[[ Input data open ]]

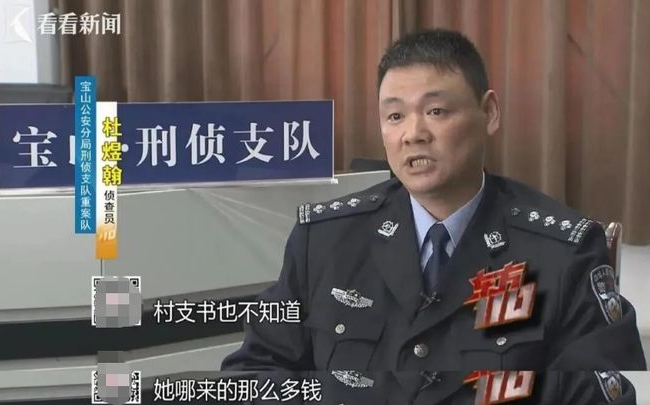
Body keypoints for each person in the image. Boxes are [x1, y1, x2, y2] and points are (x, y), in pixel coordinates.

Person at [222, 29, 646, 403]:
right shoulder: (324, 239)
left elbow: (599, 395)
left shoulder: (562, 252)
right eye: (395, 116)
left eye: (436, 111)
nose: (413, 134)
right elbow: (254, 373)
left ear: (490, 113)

[[ Input data closed ]]

- _What needs to be done_
Repeat exactly, and only, the lines from the line with "left shoulder: (562, 252)" through the end of the listing above, both ends included.

- _Output of the exercise_
left shoulder: (562, 252)
right eye: (395, 116)
left eye: (436, 111)
nose: (413, 134)
right elbow: (254, 373)
left ear: (490, 113)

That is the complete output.